We had chatted a bare five minutes, when again he lifted his head.  This time the Elsinore heeled over slightly and remained heeled over, while the sighing whistle of a rising breeze awoke in the rigging.

“It’s beginning to make,” he said, in the good old Anglo-Saxon of the sea.

And then I heard Mr. Pike snarling out orders, and in my heart discovered a growing respect for Cape Horn—Cape Stiff, as the sailors call it.

An hour later we were hove to on the port tack under upper-topsails and foresail.  The wind had come out of the south-west, and our leeway was setting us down upon the land.  Captain West gave orders to the mate to stand by to wear ship.  Both watches had been taking in sail, so that both watches were on deck for the manoeuvre.

It was astounding, the big sea that had arisen in so short a time.  The wind was blowing a gale that ever, in recurring gusts, increased upon itself.  Nothing was visible a hundred yards away.  The day had become black-gray.  In the cabin lamps were burning.  The view from the poop, along the length of the great labouring ship, was magnificent.  Seas burst and surged across her weather-rail and kept her deck half filled, despite the spouting ports and gushing scuppers.

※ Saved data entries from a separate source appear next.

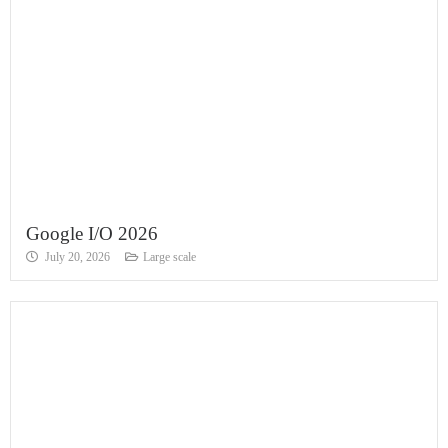
Google I/O 2026
July 20, 2026
Large scale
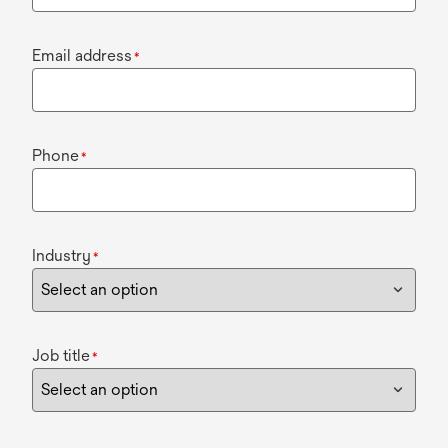
Email address
*
Phone
*
Industry
*
Job title
*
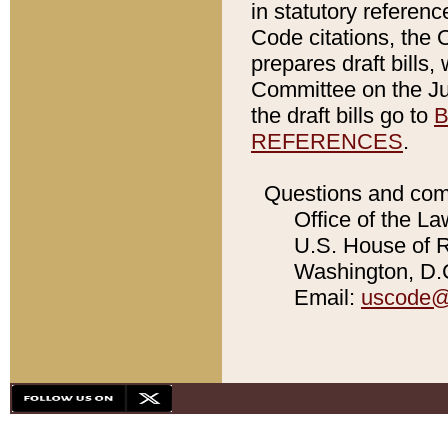
in statutory referen
Code citations, the 
prepares draft bills
Committee on the Jud
the draft bills go to
B
REFERENCES
.
Questions and com
Office of the La
U.S. House of Re
Washington, D.C
Email:
uscode@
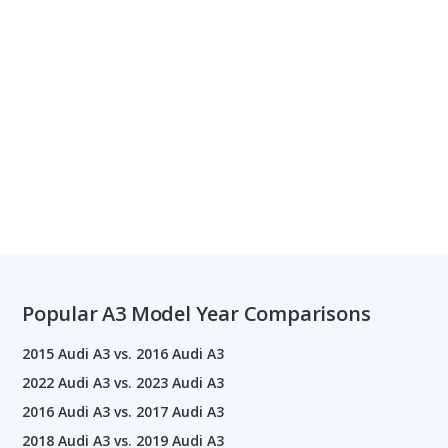
Popular A3 Model Year Comparisons
2015 Audi A3 vs. 2016 Audi A3
2022 Audi A3 vs. 2023 Audi A3
2016 Audi A3 vs. 2017 Audi A3
2018 Audi A3 vs. 2019 Audi A3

On each of the two houses and on the poop the ship’s complement, all in oilskins, was in groups.  For’ard, Mr. Mellaire had charge.  Mr. Pike took charge of the ’midship-house and the poop.  Captain West strolled up and down, saw everything, said nothing; for it was the mate’s affair.

When Mr. Pike ordered the wheel hard up, he slacked off all the mizzen-yards, and followed it with a partial slacking of the main-yards, so that the after-pressures were eased.  The foresail and fore-lower– and-upper-topsails remained flat in order to pay the head off before the wind.  All this took time.  The men were slow, not strong, and without snap.  They reminded me of dull oxen by the way they moved and pulled.  And the gale, ever snorting harder, now snorted diabolically.  Only at intervals could I glimpse the group on top the for’ard-house.  Again and again, leaning to it and holding their heads down, the men on the ’midship-house were obliterated by the drive of crested seas that burst against the rail, spouted to the lower-yards, and swept in horizontal volumes across to leeward.  And Mr. Pike, like an enormous spider in a wind-tossed web, went back and forth along the slender bridge that was itself a shaken thread in the blast of the storm.